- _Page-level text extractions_
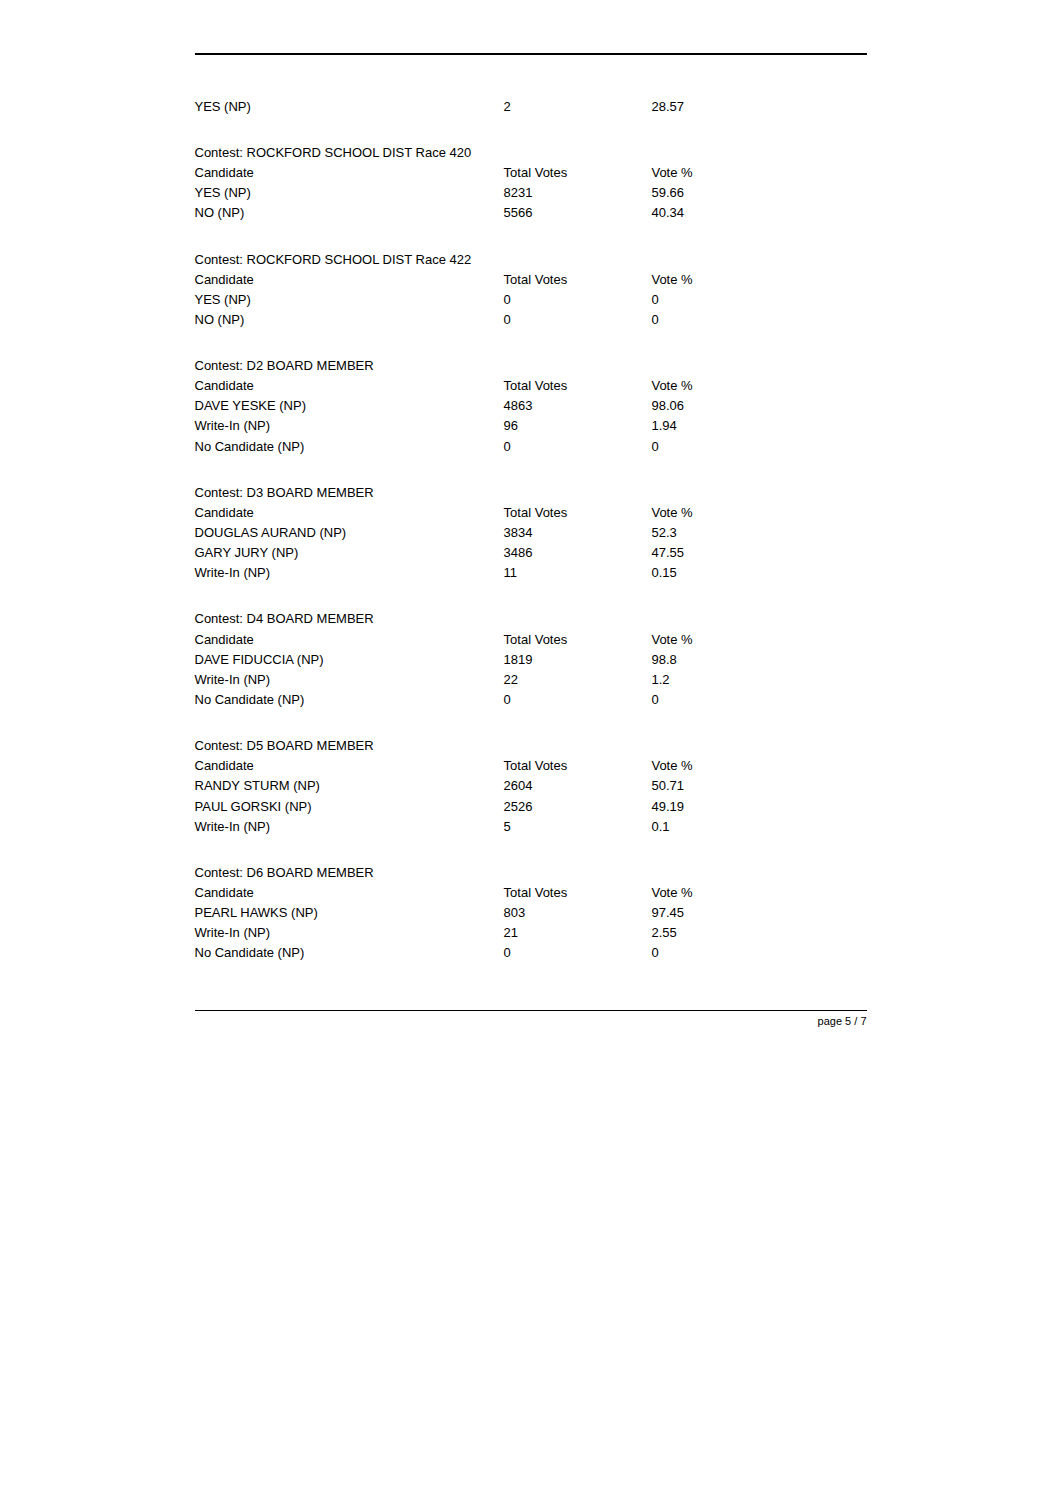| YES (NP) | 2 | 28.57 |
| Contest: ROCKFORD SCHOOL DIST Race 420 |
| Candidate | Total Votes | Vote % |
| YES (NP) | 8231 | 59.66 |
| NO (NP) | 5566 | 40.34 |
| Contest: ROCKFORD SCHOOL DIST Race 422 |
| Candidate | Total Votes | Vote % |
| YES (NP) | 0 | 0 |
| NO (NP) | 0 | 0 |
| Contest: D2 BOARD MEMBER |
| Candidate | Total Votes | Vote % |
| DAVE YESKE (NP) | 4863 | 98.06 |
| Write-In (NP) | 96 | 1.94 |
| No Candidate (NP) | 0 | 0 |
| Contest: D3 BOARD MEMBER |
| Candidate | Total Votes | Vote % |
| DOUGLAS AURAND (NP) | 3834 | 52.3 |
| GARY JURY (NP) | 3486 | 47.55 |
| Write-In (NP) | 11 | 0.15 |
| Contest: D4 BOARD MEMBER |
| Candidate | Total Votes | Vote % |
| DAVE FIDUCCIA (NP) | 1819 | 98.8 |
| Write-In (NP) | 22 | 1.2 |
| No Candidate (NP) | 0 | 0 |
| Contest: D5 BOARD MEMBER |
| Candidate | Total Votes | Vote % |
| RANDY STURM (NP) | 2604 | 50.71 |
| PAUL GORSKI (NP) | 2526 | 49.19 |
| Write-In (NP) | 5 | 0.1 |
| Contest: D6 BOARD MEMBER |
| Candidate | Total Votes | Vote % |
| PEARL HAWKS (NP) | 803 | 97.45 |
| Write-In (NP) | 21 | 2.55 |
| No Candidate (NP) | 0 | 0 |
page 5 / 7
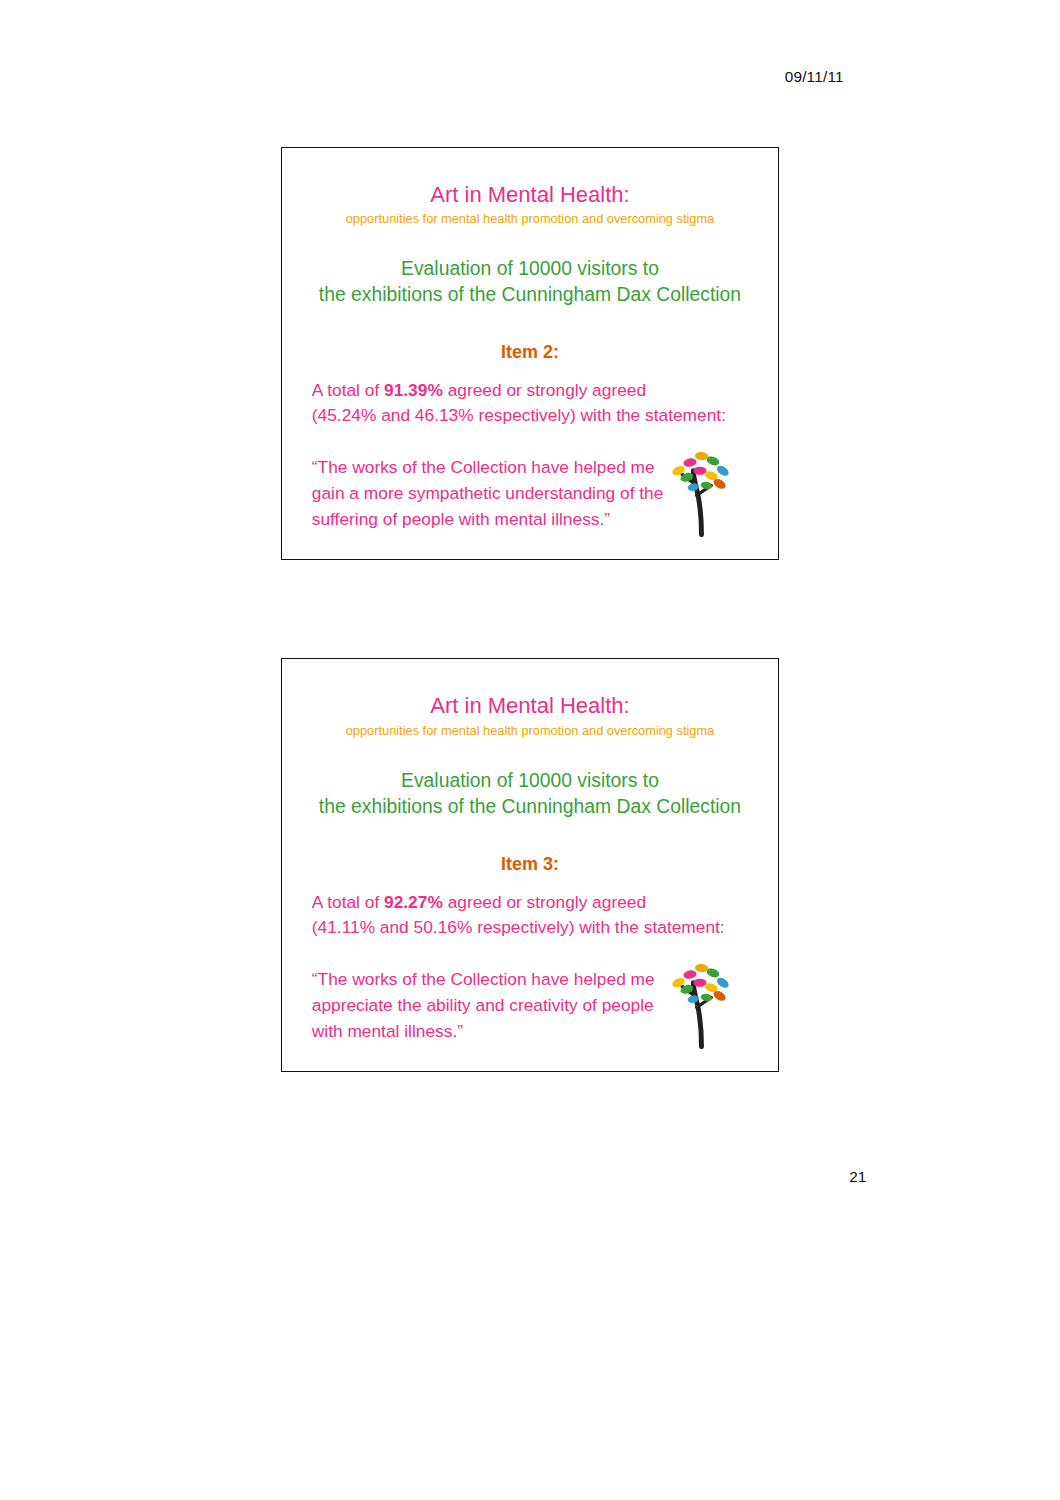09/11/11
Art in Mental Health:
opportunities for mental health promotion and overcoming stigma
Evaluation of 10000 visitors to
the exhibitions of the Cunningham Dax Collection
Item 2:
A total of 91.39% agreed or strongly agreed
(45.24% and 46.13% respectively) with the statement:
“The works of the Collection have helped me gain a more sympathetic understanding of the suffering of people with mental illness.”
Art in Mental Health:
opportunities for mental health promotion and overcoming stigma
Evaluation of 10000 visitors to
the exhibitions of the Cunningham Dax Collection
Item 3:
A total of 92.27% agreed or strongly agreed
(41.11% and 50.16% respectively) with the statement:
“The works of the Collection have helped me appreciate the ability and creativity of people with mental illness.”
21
...
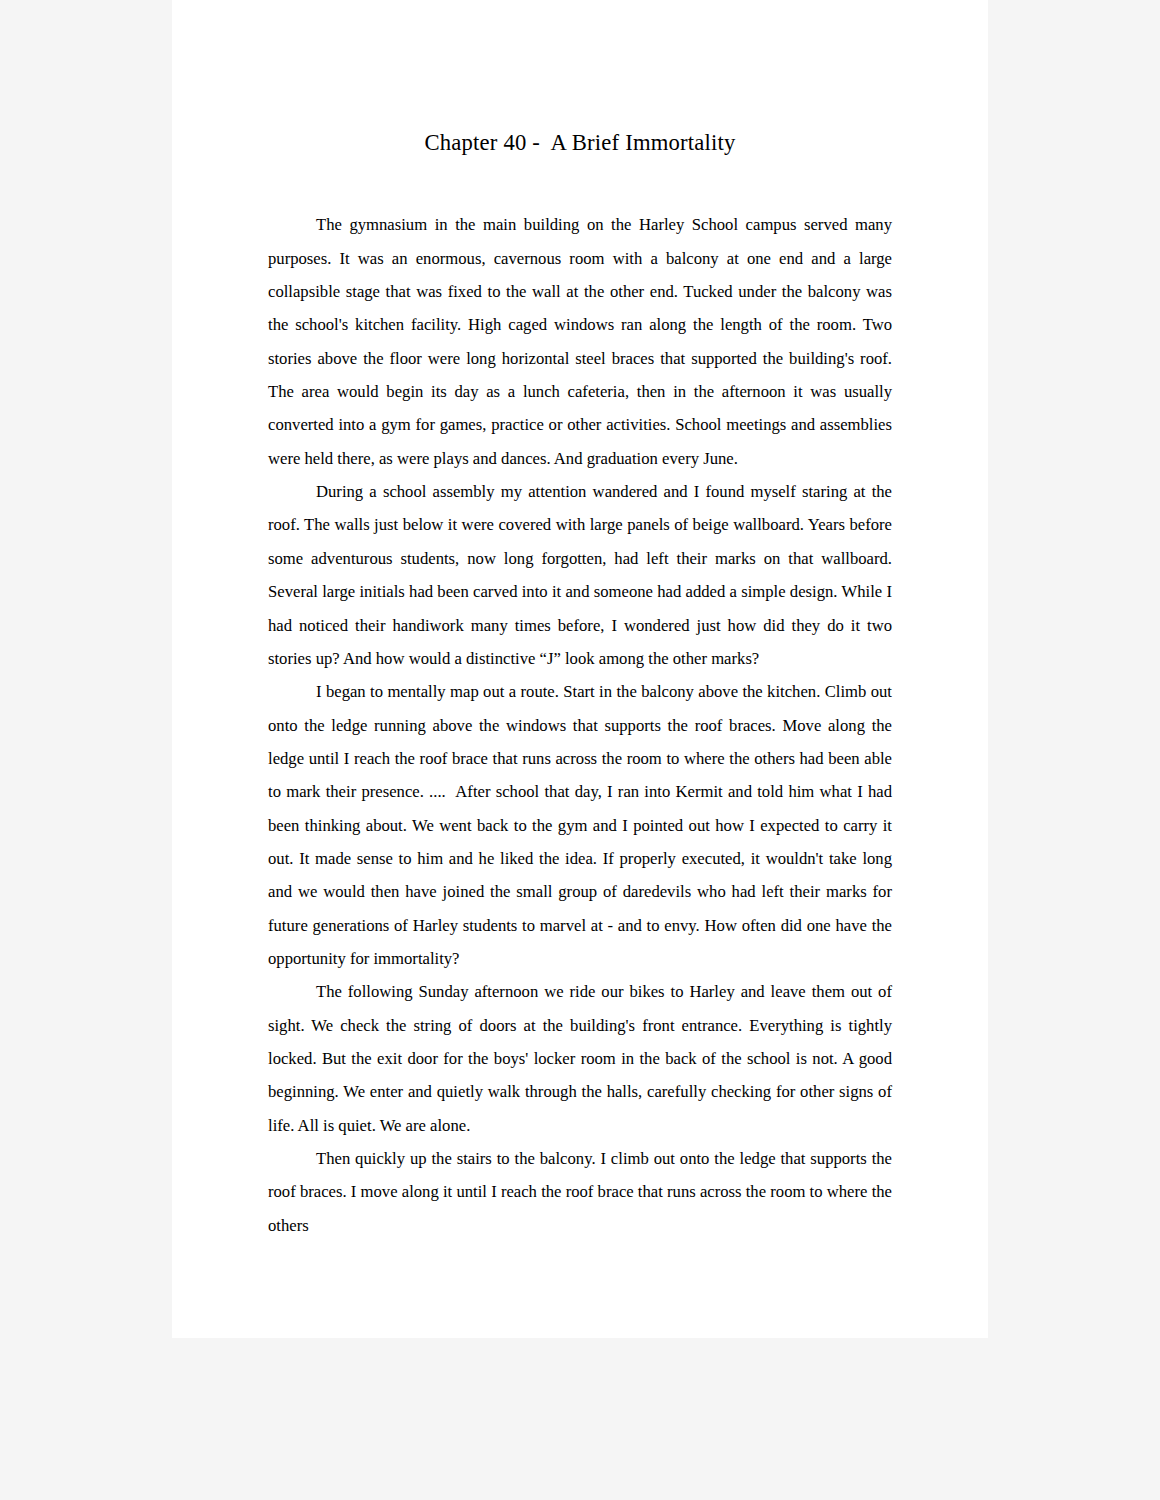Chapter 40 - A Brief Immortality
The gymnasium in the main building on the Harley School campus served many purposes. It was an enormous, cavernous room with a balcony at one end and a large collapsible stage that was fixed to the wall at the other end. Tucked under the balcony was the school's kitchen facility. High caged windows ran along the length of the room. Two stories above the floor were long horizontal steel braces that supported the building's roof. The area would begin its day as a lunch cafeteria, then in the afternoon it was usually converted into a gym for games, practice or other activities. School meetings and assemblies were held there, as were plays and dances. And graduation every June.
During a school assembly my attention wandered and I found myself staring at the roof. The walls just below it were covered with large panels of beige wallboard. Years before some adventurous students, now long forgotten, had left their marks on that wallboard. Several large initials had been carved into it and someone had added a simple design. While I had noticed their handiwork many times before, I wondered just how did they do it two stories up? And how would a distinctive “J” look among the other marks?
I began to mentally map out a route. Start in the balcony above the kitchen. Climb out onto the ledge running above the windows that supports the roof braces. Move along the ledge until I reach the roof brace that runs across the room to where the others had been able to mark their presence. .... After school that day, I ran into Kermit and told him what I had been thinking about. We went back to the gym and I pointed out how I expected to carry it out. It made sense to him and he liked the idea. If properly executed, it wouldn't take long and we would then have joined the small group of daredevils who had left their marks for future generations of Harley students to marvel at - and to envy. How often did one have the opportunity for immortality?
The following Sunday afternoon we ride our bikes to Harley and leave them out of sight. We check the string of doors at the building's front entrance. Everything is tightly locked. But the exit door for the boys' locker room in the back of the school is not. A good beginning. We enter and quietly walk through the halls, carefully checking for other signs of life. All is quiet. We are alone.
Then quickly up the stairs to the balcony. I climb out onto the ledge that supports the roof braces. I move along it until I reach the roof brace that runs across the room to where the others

- _What the task requires_
In the records above, find each line with the string "onto" and list it.

- _Result of this task_
I began to mentally map out a route. Start in the balcony above the kitchen. Climb out onto the ledge running above the windows that supports the roof braces. Move along the ledge until I reach the roof brace that runs across the room to where the others had been able to mark their presence. .... After school that day, I ran into Kermit and told him what I had been thinking about. We went back to the gym and I pointed out how I expected to carry it out. It made sense to him and he liked the idea. If properly executed, it wouldn't take long and we would then have joined the small group of daredevils who had left their marks for future generations of Harley students to marvel at - and to envy. How often did one have the opportunity for immortality?
Then quickly up the stairs to the balcony. I climb out onto the ledge that supports the roof braces. I move along it until I reach the roof brace that runs across the room to where the others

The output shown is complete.